* Task details
Set down every record below exactly as written, but leave out the pictures.

* Provided information
<<<<

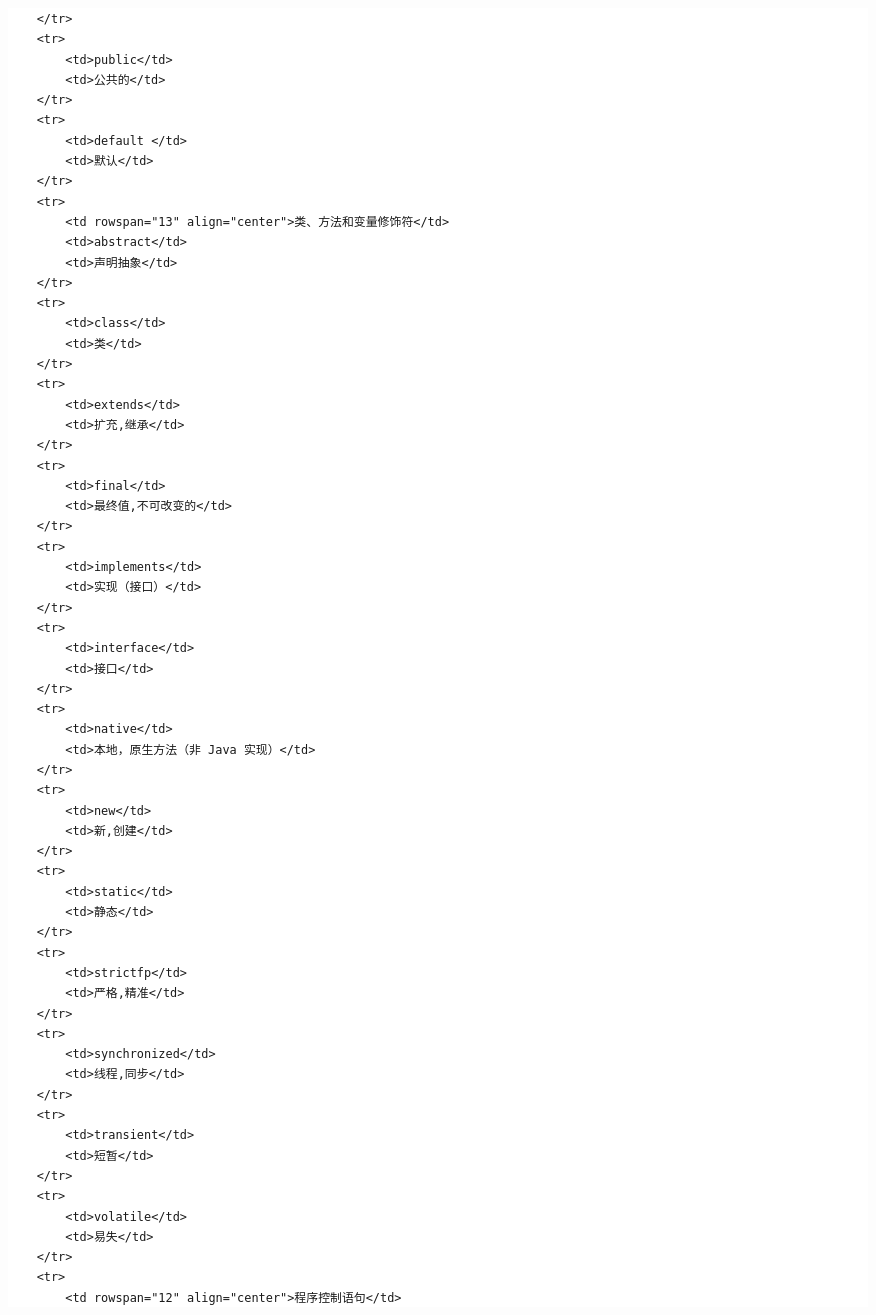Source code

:         </tr>
        <tr>
            <td>public</td>
            <td>公共的</td>
        </tr>
        <tr>
            <td>default </td>
            <td>默认</td>
        </tr>
        <tr>
            <td rowspan="13" align="center">类、方法和变量修饰符</td>
            <td>abstract</td>
            <td>声明抽象</td>
        </tr>
        <tr>
            <td>class</td>
            <td>类</td>
        </tr>
        <tr>
            <td>extends</td>
            <td>扩充,继承</td>
        </tr>
        <tr>
            <td>final</td>
            <td>最终值,不可改变的</td>
        </tr>
        <tr>
            <td>implements</td>
            <td>实现（接口）</td>
        </tr>
        <tr>
            <td>interface</td>
            <td>接口</td>
        </tr>
        <tr>
            <td>native</td>
            <td>本地，原生方法（非 Java 实现）</td>
        </tr>
        <tr>
            <td>new</td>
            <td>新,创建</td>
        </tr>
        <tr>
            <td>static</td>
            <td>静态</td>
        </tr>
        <tr>
            <td>strictfp</td>
            <td>严格,精准</td>
        </tr>
        <tr>
            <td>synchronized</td>
            <td>线程,同步</td>
        </tr>
        <tr>
            <td>transient</td>
            <td>短暂</td>
        </tr>
        <tr>
            <td>volatile</td>
            <td>易失</td>
        </tr>
        <tr>
            <td rowspan="12" align="center">程序控制语句</td>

>>>>

* Response
Source code

:         </tr>
        <tr>
            <td>public</td>
            <td>公共的</td>
        </tr>
        <tr>
            <td>default </td>
            <td>默认</td>
        </tr>
        <tr>
            <td rowspan="13" align="center">类、方法和变量修饰符</td>
            <td>abstract</td>
            <td>声明抽象</td>
        </tr>
        <tr>
            <td>class</td>
            <td>类</td>
        </tr>
        <tr>
            <td>extends</td>
            <td>扩充,继承</td>
        </tr>
        <tr>
            <td>final</td>
            <td>最终值,不可改变的</td>
        </tr>
        <tr>
            <td>implements</td>
            <td>实现（接口）</td>
        </tr>
        <tr>
            <td>interface</td>
            <td>接口</td>
        </tr>
        <tr>
            <td>native</td>
            <td>本地，原生方法（非 Java 实现）</td>
        </tr>
        <tr>
            <td>new</td>
            <td>新,创建</td>
        </tr>
        <tr>
            <td>static</td>
            <td>静态</td>
        </tr>
        <tr>
            <td>strictfp</td>
            <td>严格,精准</td>
        </tr>
        <tr>
            <td>synchronized</td>
            <td>线程,同步</td>
        </tr>
        <tr>
            <td>transient</td>
            <td>短暂</td>
        </tr>
        <tr>
            <td>volatile</td>
            <td>易失</td>
        </tr>
        <tr>
            <td rowspan="12" align="center">程序控制语句</td>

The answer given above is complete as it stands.